Coal Mining and the Technologies Reshaping Our World - and Workforce?

One of the things that piques my interest in the story above is the concept of mining jobs being replaced by robots. This only makes sense – when you can remove the human element from a dangerous situation, do it.

Coal Mining and the Technologies Reshaping Our World - and Workforce?
Image by @pixabay from Pexels. Used under CC0 license.

GT Briefing March 2012: Technologies Reshaping Our World.

One of the things that piques my interest in the story above is the concept of  mining jobs being replaced by robots.  This only makes sense – when you can remove the human element from a dangerous situation, do it.  This potentially saves lives. We already do it in combat with drone airplanes and remote bomb-diffusing agents.

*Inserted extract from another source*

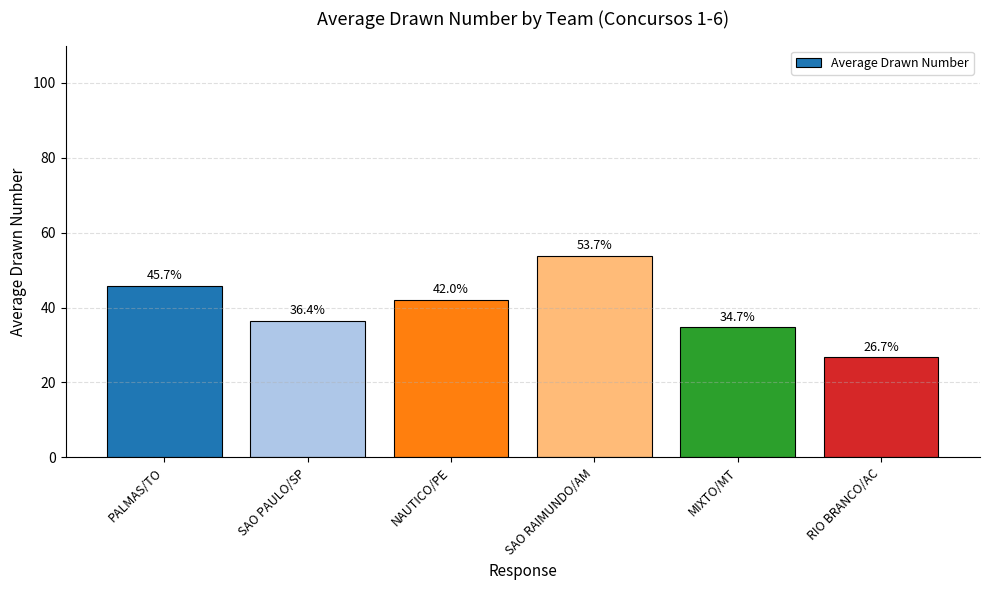

List the labels in order of value, largest first.

SAO RAIMUNDO/AM, PALMAS/TO, NAUTICO/PE, SAO PAULO/SP, MIXTO/MT, RIO BRANCO/AC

The thing that struck me was how ardently the pro-mining lobbies fight against green energy/renewable energy initiatives in the name of saving mining jobs.  It appears that the coal mining industry (at least) holds a future with less and less human mining jobs – maybe one new job of a person behind a monitor and joystick for every 20 human-mining jobs lost?  Just an arbitrary guess.

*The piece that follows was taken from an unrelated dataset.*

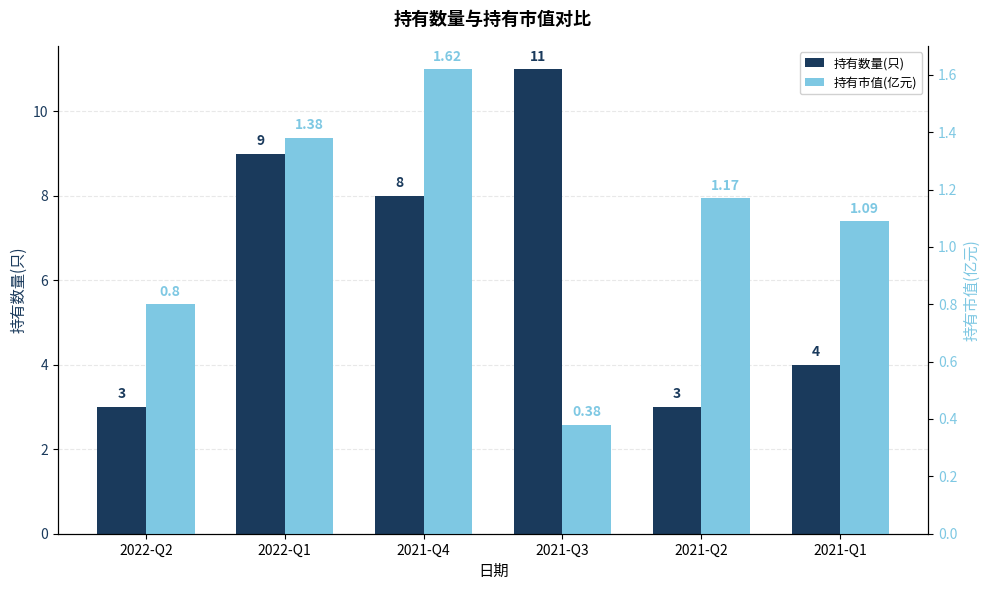

Is the value of 持有数量(只) at 2021-Q2 greater than the value of 持有市值(亿元) at 2021-Q3?

Yes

It just appears to be a losing proposition – instead of fighting for industry jobs that are already doomed, why not undertake the difficult and long-term process of retraining miners for the new jobs that are on the horizon?  These new jobs include the robot operator, but also the solar panel installer, the windmill technician, and the geothermal well-driller.

Alternative and green energy is no longer a characterization of left-leaning tree-hugging liberals.  That went out the door when George W Bush put solar panels on his ranch in Texas. The endeavor of green energy is now an actual and sustainable business model, employing actual laborers and contractors, making actual money for companies (and producing actual energy!).

People need energy.  Those of us living in the Appalachian Region need to think ahead five or ten years, think about what re-training we need to meet the emerging demand of green energy.  We need to evaluate our current skills and consider which ones will likely be outsourced by technology.

Instead of fighting the stream of modernity and defending mining jobs, lets acknowledge that making humans work in mining jobs is a dangerous (but respectable and honored) relic of our past.  Let’s start training up a workforce to meet the new energy challenges of the Twenty-First Century.